The major function 3,34 has the pending status set, which appears to be stuck on \Drover\Disk (Volume Managr – volmgr). Let’s take a closer look on the value fffffa800a03f060, which we can see by using the command !devobj as shown below:


0: kd> !devobj fffffa800a03f060

Device object (fffffa800a03f060) is for:

 DR2 \Driver\Disk DriverObject fffffa8009e53e70

Current Irp 00000000 RefCount 0 Type 00000007 Flags 01002050

Vpb fffffa8009fd50b0 Dacl fffff9a10043d7f0 DevExt fffffa800a03f1b0 DevObjExt fffffa800a03f858 Dope fffffa8009feb450

ExtensionFlags (0x00000800) 

                             Unknown flags 0x00000800

AttachedDevice (Upper) fffffa800a03fb90 \Driver\partmgr

AttachedTo (Lower) fffffa8009fe9b70 \Driver\USBSTOR


This is a USB driver, which is something that I was not expecting to have a this TMG box at all, so I decided to before even move forward ask to the TMG administrator what a USB driver is doing on TMG. TMG Administrator then clarified the scenario as follow: “We have a USB external driver attached to the system to store the full backup of the system that we perform every night.”


The dump is quiet clear, in other words: server is waiting for the disk. At this point I can conclude that the server was hanging waiting for this USB driver, which for some reason was not responding, as a consequence the whole box stop responding (including TMG, but clearly not a TMG issue).


4. Conclusion


After start reviewing the logs from the backup software we could conclude that: the backup job was supposed to finish at 6AM, however some days was extending beyond that, when the backup was running ahead of 8AM and the production started on TMG the system presented this behavior. Backup software was performing a full backup of the system, including TMG cache folder (which by itself was 4GB). We do not recommend making a backup of TMG cache folder, this folder needs to be excluded from backup.
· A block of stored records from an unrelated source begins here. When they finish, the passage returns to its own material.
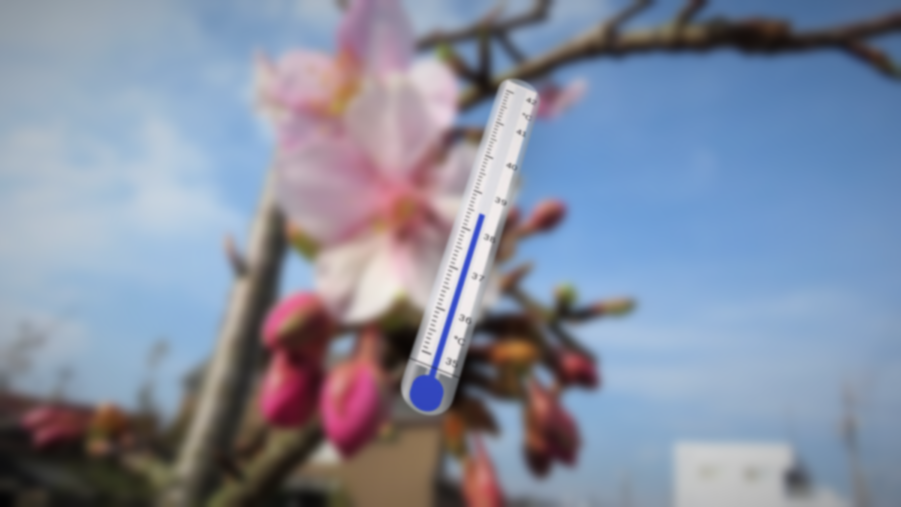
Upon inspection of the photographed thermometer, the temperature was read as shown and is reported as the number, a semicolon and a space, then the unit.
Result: 38.5; °C
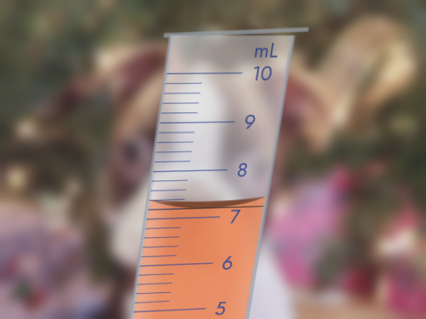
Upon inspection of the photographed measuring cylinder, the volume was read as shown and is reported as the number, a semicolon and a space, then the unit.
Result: 7.2; mL
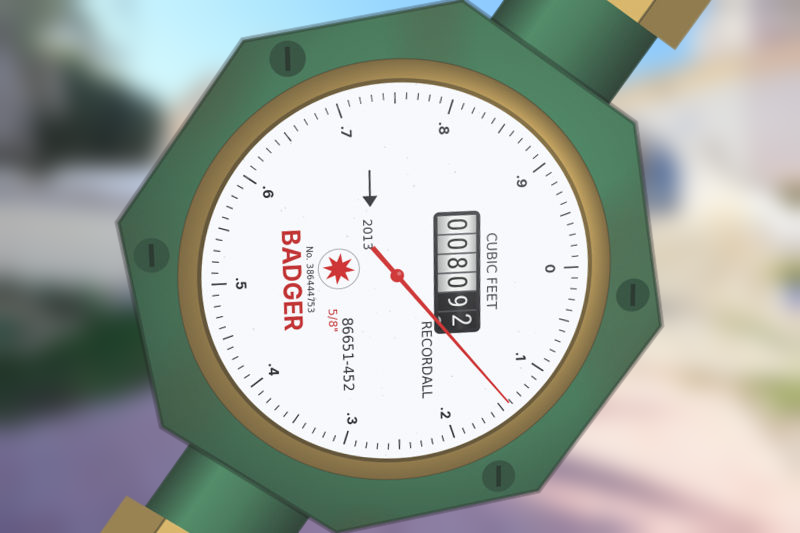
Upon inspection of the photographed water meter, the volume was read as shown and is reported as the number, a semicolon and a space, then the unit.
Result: 8092.14; ft³
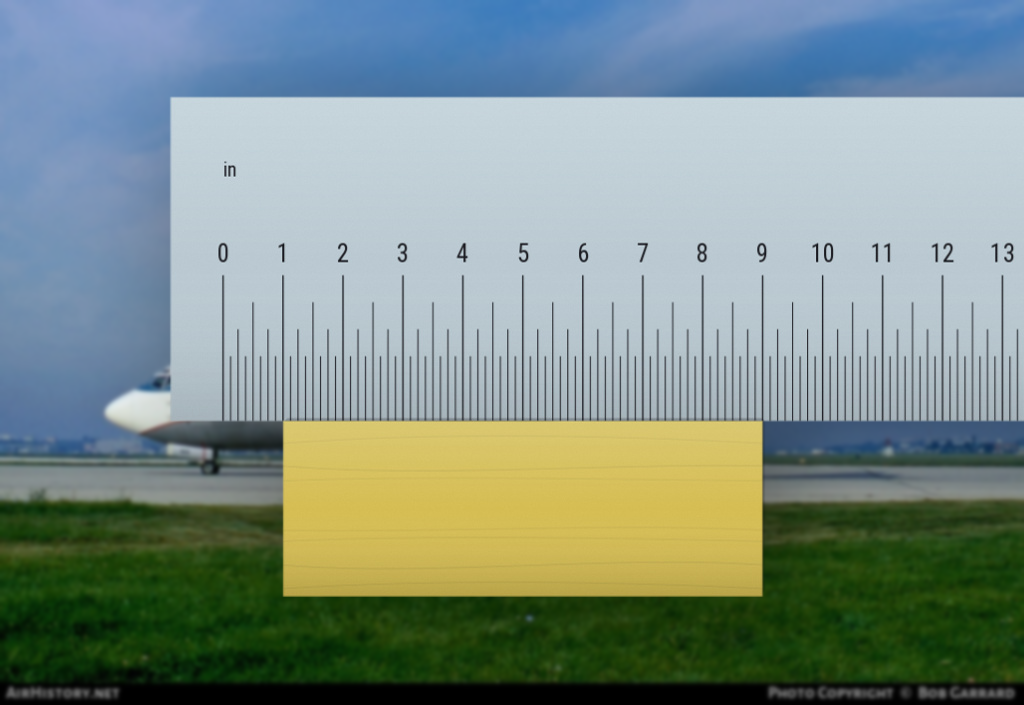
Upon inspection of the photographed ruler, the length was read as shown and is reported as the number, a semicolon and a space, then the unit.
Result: 8; in
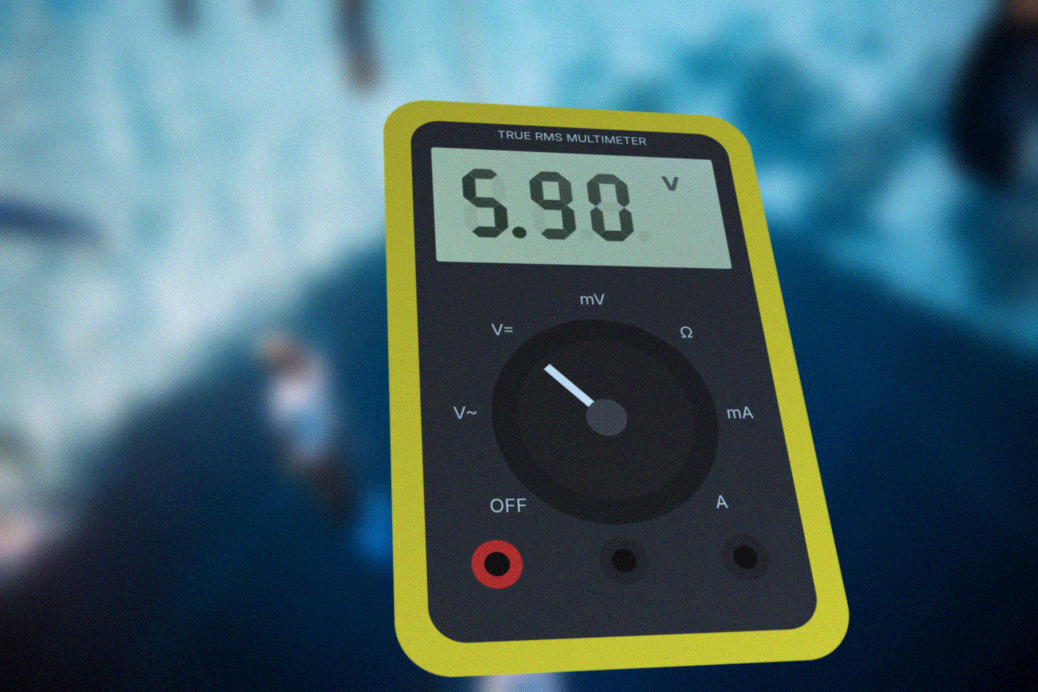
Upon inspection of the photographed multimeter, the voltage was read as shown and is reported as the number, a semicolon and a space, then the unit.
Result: 5.90; V
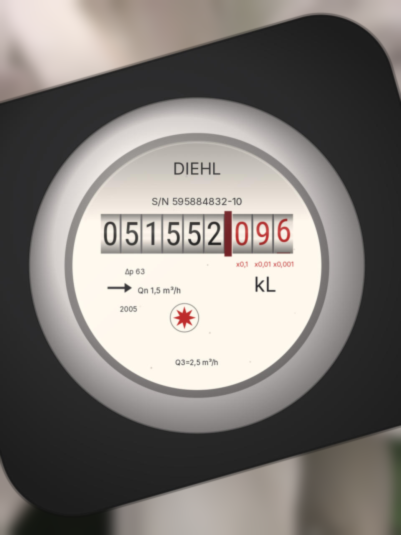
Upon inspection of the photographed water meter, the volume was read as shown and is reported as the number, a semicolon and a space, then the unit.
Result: 51552.096; kL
Making backup of the cache folder can cause other issue of this nature, such as crashing Firewall Service as I mentioned in this post.  To resolve this problem we excluded the TMG cache folder from the backup and re-schedule the backup job to start at 11PM and let it run until 7AM in an attempt to avoid backup job to go beyond commercial business hours.


Comments (2)

  1. Anonymous says:

    it looks like some cases I´ve seen at a customer…An USB driver to store the backup??? Wow!!!

  2. Juniad says:

    Good Job Yuri..